US 12,272,376 B2
	Dialog enhancement using adaptive smoothing which depends exponentially on a smoothing factor
Xuemei Yu, Beijing (CN)
Assigned to Dolby Laboratories Licensing Corporation, San Francisco, CA (US)
Appl. No. 17/638,839
Filed by Dolby Laboratories Licensing Corporation, San Francisco, CA (US)
PCT Filed Aug. 26, 2020, PCT No. PCT/US2020/048034 § 371(c)(1), (2) Date Feb. 27, 2022, PCT Pub. No. WO2021/041568, PCT Pub. Date Jun. 4, 2021.
Claims priority of provisional application 62/963,711, filed on Jan. 21, 2020.
Claims priority of provisional application 62/900,969, filed on Sep. 16, 2019.
Claims priority of application No. PCT/CN2019/102775 (WO), filed on Aug. 27, 2019.
Prior Publication US 2022/0277766 A1, Sep. 1, 2022
Int. Cl. G10L 25/81 (2013.01); G10L 21/0208 (2013.01); G10L 25/60 (2013.01); H04R 1/10 (2006.01); H04R 5/04 (2006.01); G10L 25/78 (2013.01)

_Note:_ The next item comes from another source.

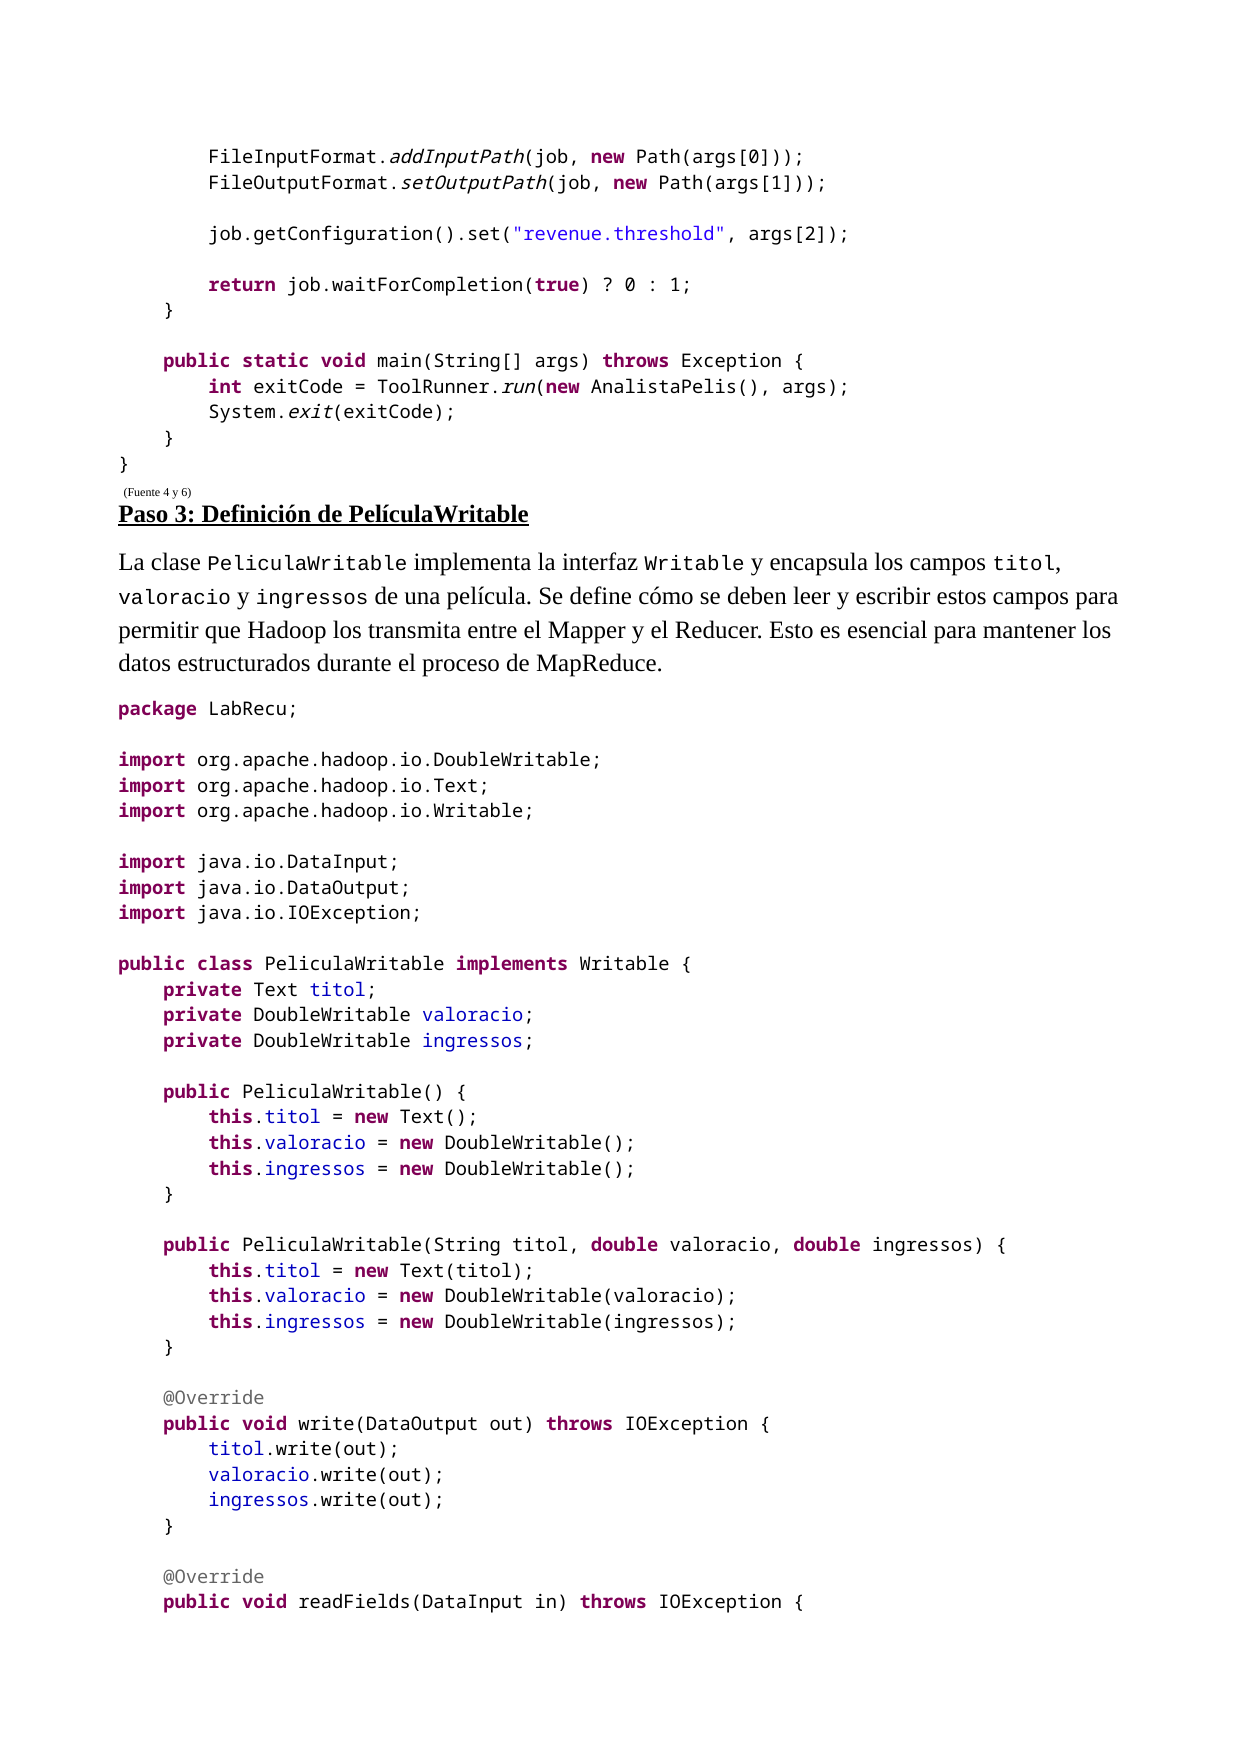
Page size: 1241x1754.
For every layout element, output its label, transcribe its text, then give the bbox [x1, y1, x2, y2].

CPC G10L 25/81 (2013.01) [G10L 21/0208 (2013.01); G10L 2025/783 (2013.01)]

14 Claims

1. A method of enhancing dialog intelligibility in an audio signal, comprising, for each frame of the audio signal:

determining, by a speech classifier, a speech confidence score that the frame includes speech content;

determining, by a music classifier, a music confidence score that the frame includes music correlated content; and

in response to said speech confidence score, applying, by a dialog enhancement module, a user selected gain of selected frequency bands of the audio signal to obtain a dialog enhanced audio signal, the method is characterized in that the user selected gain is smoothed by an adaptive smoothing algorithm, an impact of past frames in said smoothing algorithm being determined by a smoothing factor,

said smoothing factor being selected in response to said music confidence score, and having a relatively higher value for content having a relatively higher music confidence score and a relatively lower value for speech content having a relatively lower music confidence score, so as to increase the impact of past frames on the dialog enhancement of music correlated content,

wherein the adaptive smoothing algorithm is a weighted average according to:

Out(n)=αOut(n−1)+(1−α)In(n),

where Out(n) is a smoothed output gain of the current frame, Out(n−1) is a smoothed output gain of the previous frame, In(n) is an original input gain of the current frame, and a is an adaptively adjusted variable that varies exponentially as a function of the smoothing factor.